The Rugged Open Air Vehicle is powered by the same 3.5-liter V6 found in the Ridgeline. In production spec, that amounts to 280 horsepower and 262 pound-feet of torque, but the concept vehicle's custom exhaust might unleash a couple more ponies and pound-feet. Power is then sent through a six-speed automatic transmission and onto all four wheels. From the driver's seat, this circa-4,000 pound side-by-side feels like one of the most powerful UTVs I've tested.
In my first two laps, I had the Rugged Open Air Vehicle in the same Sand Mode available on any Ridgeline, Passport or Pilot you can buy on the showroom floor. Having also driven a Honda Passport on the same dirt course, I can report that the Rugged Open Air Vehicle handles with about the same neutral character as its production platform mate.

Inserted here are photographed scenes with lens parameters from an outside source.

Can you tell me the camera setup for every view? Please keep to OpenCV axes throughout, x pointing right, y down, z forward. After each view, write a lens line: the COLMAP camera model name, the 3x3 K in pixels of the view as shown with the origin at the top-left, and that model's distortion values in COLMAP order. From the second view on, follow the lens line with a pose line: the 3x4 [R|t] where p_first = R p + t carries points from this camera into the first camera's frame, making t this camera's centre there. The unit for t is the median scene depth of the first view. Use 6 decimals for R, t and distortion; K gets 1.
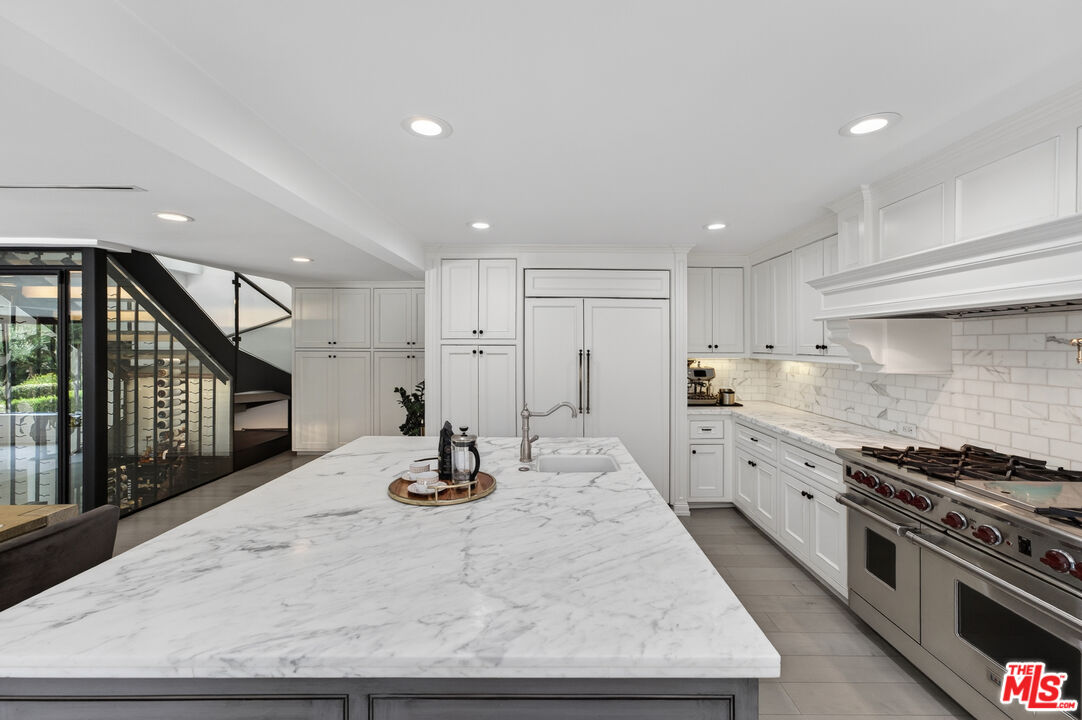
lens RADIAL K [[447.0, 0, 550.7], [0, 447.0, 357.6], [0, 0, 1]] dist [-0.002451, 0.000090]
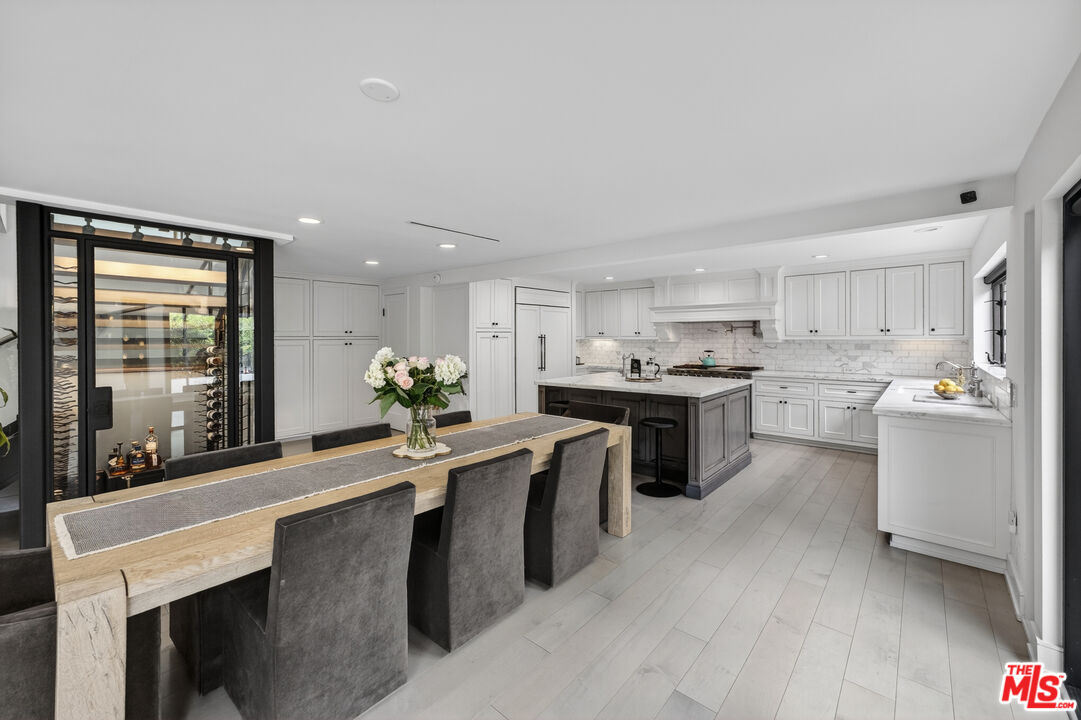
lens RADIAL K [[439.5, 0, 559.2], [0, 439.5, 340.4], [0, 0, 1]] dist [-0.000930, -0.000009]
pose [[0.650624, -0.010443, 0.759328, -1.216014], [0.026958, 0.999593, -0.009351, 0.022613], [-0.758922, 0.026553, 0.650640, -0.193367]]
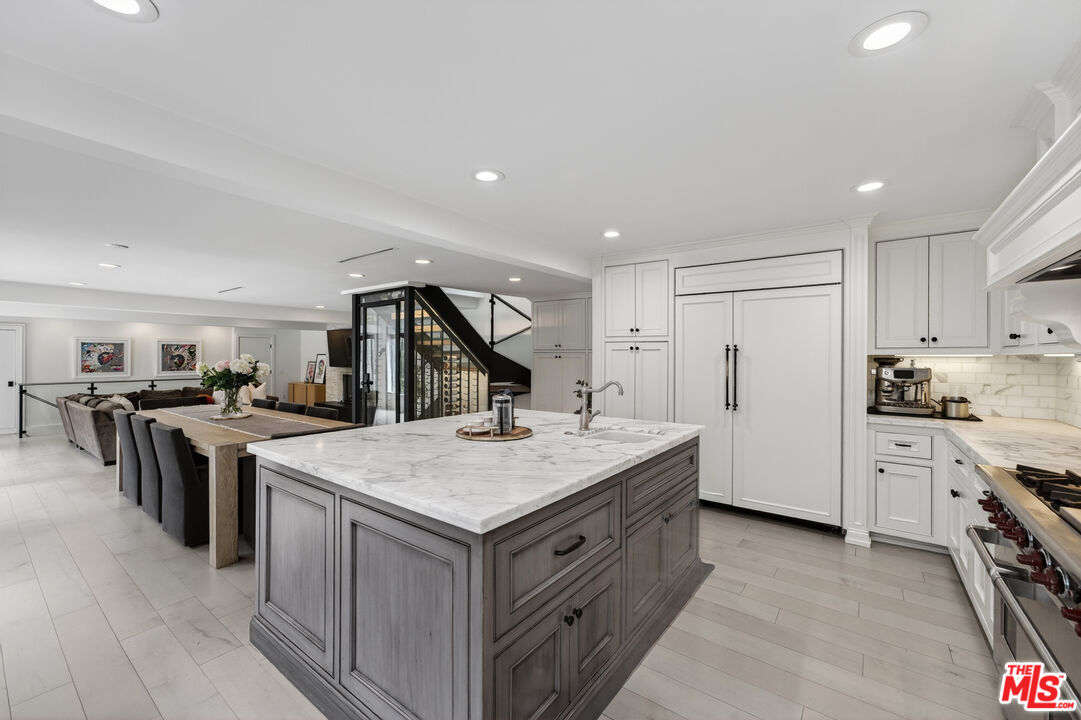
lens RADIAL K [[446.6, 0, 550.2], [0, 446.6, 357.6], [0, 0, 1]] dist [-0.002451, 0.000090]
pose [[0.804762, 0.000591, -0.593597, 0.325102], [-0.018575, 0.999535, -0.024187, 0.040235], [0.593307, 0.030490, 0.804399, -0.003634]]
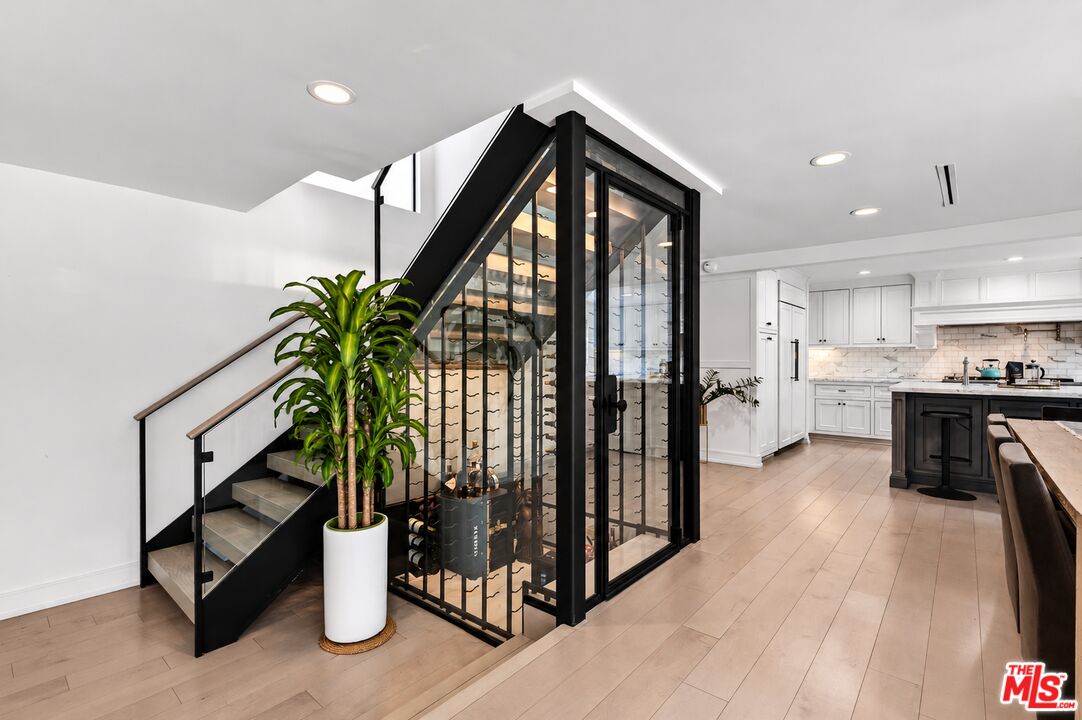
lens RADIAL K [[447.0, 0, 550.7], [0, 447.0, 357.6], [0, 0, 1]] dist [-0.002451, 0.000090]
pose [[0.692951, 0.004955, 0.720967, -1.609557], [0.020471, 0.999438, -0.026544, 0.068958], [-0.720694, 0.033153, 0.692460, 0.545116]]
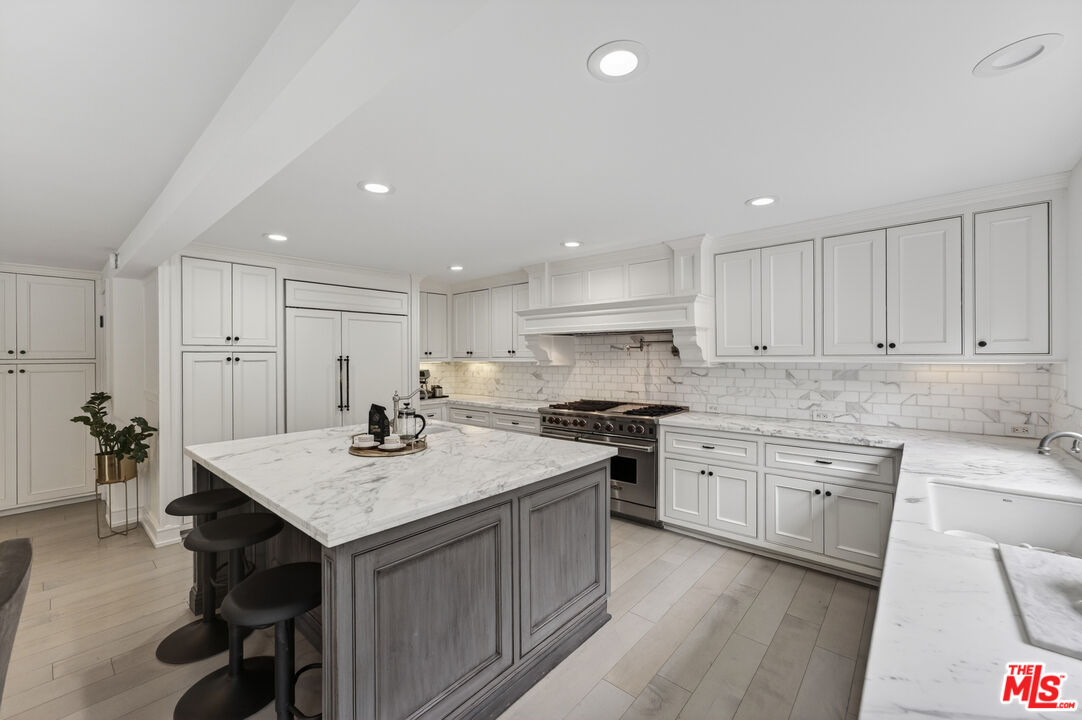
lens RADIAL K [[454.1, 0, 541.0], [0, 454.1, 360.0], [0, 0, 1]] dist [-0.019161, 0.000115]
pose [[0.661674, -0.014486, 0.749652, -0.455411], [0.031773, 0.999457, -0.008730, 0.018785], [-0.749118, 0.029595, 0.661775, -0.138254]]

The Rugged Open Air Vehicle's advantageous weight loss doesn't present itself on the dirt track, but regardless, feels plenty quick, allowing me to get up to 66 miles per hour on the course's longest straight. Whether at high or low speeds, the lifted suspension soaks up bumps nicely, and keeps body movements in check while cornering.

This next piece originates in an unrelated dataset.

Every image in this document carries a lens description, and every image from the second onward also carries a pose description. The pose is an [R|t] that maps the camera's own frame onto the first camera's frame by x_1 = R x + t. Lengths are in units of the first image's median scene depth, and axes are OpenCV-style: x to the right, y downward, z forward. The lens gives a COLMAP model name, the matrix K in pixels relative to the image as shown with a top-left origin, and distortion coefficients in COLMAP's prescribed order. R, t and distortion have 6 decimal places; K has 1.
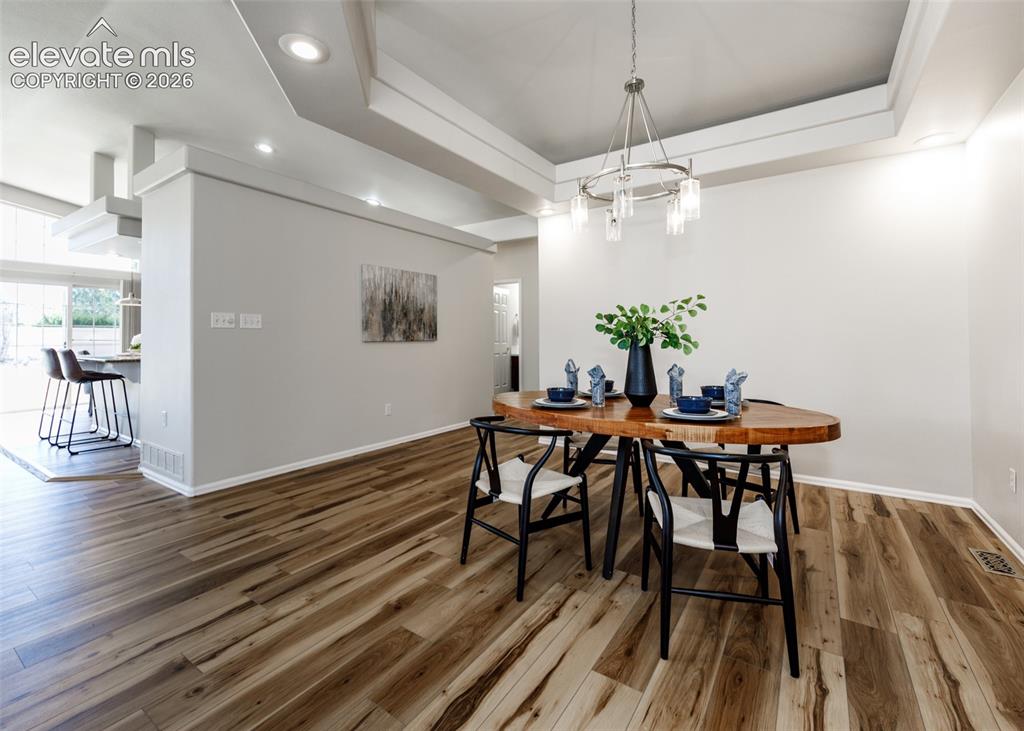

Just like the production pickup truck and SUVs that share their platform with the Rugged Open Air Vehicle, the steering is plenty accurate and quick, and I find it easy to locate my threshold braking points thanks to the well-modulated brake pedal.
Despite there being three sweet jumps along the off-road course, the only thing I was not allowed to do was jump the concept UTV. If the Rugged Open Air Vehicle were ever to hit production, I'm sure, at that point, Honda would let me jump it. With that clearance, I would happily oblige… many, many times.
For my two final laps, I press a big, red button to the left of the steering wheel labeled "ROAV Mode." Sand Mode was plenty of fun for my first couple of laps, but ROAV Mode gives me the giggles. Suddenly, the Rugged Open Air Vehicle feels like it's rear-wheel drive. Throughout the course, I'm even able to hold onto a couple of drifts.
It's funny to think this concept is built off a nose-heavy, transverse-engine, front/all-wheel drive platform. With ROAV Mode engaged, the Rugged Open Air Vehicle is just about as tail-happy and rotates as easily as any other production UTV I've tested.
But because of the concept UTV's 125.2-inch wheelbase, the Rugged Open Air Vehicle feels more forgiving… perhaps more than any other side-by-side I've driven. With typical UTVs, you have to be much more on edge with the controls because smaller dimensions make everything happen more quickly. As well, you have to be quicker to countersteer and swifter in your course corrections.
But with the Rugged Open Air Vehicle, you're afforded more reaction time, so you can have just as much tail-out fun, but be more relaxed within that enjoyment. On top of that, because the concept uses so many off-the-shelf parts, the Rugged Open Air Vehicle doesn't feel like a concept at all. It actually feels a few executive signatures away from production.
Having grown up in a world of off-road toys, I know firsthand that powersports culture is marked by one-upmanship. If Honda were to build something like the Rugged Open Air Vehicle, the company would instantly have the largest and baddest UTV on the market. It may sound crazy, but I actually think there are many potential buyers who would love the bragging rights they'd have with the Rugged Open Air Vehicle. They'd also be eminently pleased with its performance.
Even as a concept, the Rugged Open Air Vehicle is already one of my favorite UTVs ever, and if it were to go on sale, it would be a game-changer and the talk of off-road haunts everywhere. If the side-by-side never makes it to production, though, I'd still love to see ROAV Mode show up on the Ridgeline, Passport, Pilot and Acura MDX. These SUVs are already nice to drive, but they'd be pretty damn addictive in the dirt with an extra helping of power and torque sent to the rear wheels.